Performance of several large language models when answering common patient questions about type 1 diabetes in children: accuracy, comprehensibility and practicality


Creative Commons License

DENKBOY ÖNGEN Y., AYDIN A. İ., ATAK M., EREN E.

BMC pediatrics, cilt.25, sa.1, ss.799, 2025 (SCI-Expanded) identifier identifier

  • Yayın Türü: Makale / Tam Makale
  • Cilt numarası: 25 Sayı: 1
  • Basım Tarihi: 2025
  • Doi Numarası: 10.1186/s12887-025-05945-6
  • Dergi Adı: BMC pediatrics
  • Derginin Tarandığı İndeksler: Science Citation Index Expanded (SCI-EXPANDED), Scopus, CINAHL, EMBASE, Food Science & Technology Abstracts, MEDLINE, Veterinary Science Database, Directory of Open Access Journals
  • Sayfa Sayıları: ss.799
  • Anahtar Kelimeler: Artificial intelligence, ChatGPT, Google gemini, Large Language models, Patient information, Type 1 diabetes
  • Bursa Uludağ Üniversitesi Adresli: Evet

Özet

BACKGROUND: The use of large language models (LLMs) in healthcare has expanded significantly with advances in natural language processing. Models, such as ChatGPT and Google Gemini, are increasingly used to generate human-like responses to questions, including those posed by patients and their families. With the rise in the incidence of type 1 diabetes (T1D) among children, families frequently seek reliable answers regarding the disease. Previous research has focused on type 2 diabetes, but studies on T1D in a pediatric population remain limited. This study aimed to evaluate and compare the performance and effectiveness of different LLMs when answering common questions about T1D. METHODS: This cross-sectional, comparative study used questions frequently asked by children with T1D and their parents. Twenty questions were selected from inquiries made to pediatric endocrinologists via social media. The performance of ChatGPT-3.5 ChatGPT-4 ChatGPT-4o was assessed using a standard prompt for each model. The responses were evaluated by five pediatric endocrinologists interested in diabetes using the General Quality Scale (GQS), a 5-point Likert scale, assessing factors such as accuracy, language simplicity, and empathy. RESULTS: All five LLMs responded to the 20 selected questions, with their performance evaluated by GQS scores. ChatGPT-4o had the highest mean score (3.78 ± 1.09), while Gemini had the lowest (3.40 ± 1.24).
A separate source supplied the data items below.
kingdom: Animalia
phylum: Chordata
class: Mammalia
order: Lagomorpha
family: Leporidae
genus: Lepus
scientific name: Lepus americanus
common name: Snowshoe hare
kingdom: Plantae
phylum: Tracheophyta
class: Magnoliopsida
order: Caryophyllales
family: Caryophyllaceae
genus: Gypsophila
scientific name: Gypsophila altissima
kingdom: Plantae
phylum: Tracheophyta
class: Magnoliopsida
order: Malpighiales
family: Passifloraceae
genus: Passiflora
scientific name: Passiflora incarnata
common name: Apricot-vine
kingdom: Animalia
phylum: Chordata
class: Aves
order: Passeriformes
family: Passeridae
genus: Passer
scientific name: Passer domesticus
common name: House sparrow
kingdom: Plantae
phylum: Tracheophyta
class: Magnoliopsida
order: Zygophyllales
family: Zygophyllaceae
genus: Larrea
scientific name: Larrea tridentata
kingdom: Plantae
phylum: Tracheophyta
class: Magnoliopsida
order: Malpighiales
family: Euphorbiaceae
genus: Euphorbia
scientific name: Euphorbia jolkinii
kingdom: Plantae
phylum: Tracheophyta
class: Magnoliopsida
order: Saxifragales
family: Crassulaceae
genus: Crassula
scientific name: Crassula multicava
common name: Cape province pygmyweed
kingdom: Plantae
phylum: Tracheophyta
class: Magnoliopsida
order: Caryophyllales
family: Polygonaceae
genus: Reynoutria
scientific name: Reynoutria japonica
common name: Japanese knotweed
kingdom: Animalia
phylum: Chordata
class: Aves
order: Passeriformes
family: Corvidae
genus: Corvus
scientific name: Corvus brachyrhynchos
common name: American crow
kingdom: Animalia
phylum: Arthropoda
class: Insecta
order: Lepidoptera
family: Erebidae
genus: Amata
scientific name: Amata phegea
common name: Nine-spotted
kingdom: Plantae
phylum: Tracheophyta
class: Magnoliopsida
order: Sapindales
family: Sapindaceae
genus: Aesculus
Despite these differences, no significant variation was observed between the models (p = 0.103). However, ChatGPT-4o, ChatGPT-4, and Gemini Advanced produced the highest-quality answers compared to ChatGPT-3.5 and Gemini, scoring consistently between 3 and 4 points. ChatGPT-3.5 had the smallest variation in response quality, indicating consistency but not reaching the higher performance levels of other models. CONCLUSIONS: This study demonstrated that all evaluated LLMs performed similarly in answering common questions about T1D. LLMs such as ChatGPT-4o and Gemini Advanced can provide above-average, accurate, and patient-friendly answers to common questions about T1D. Although no significant differences were observed, the latest versions of LLMs show promise for integration into healthcare, provided they continue to be evaluated and improved. Further research should focus on developing specialized LLMs tailored for pediatric diabetes care.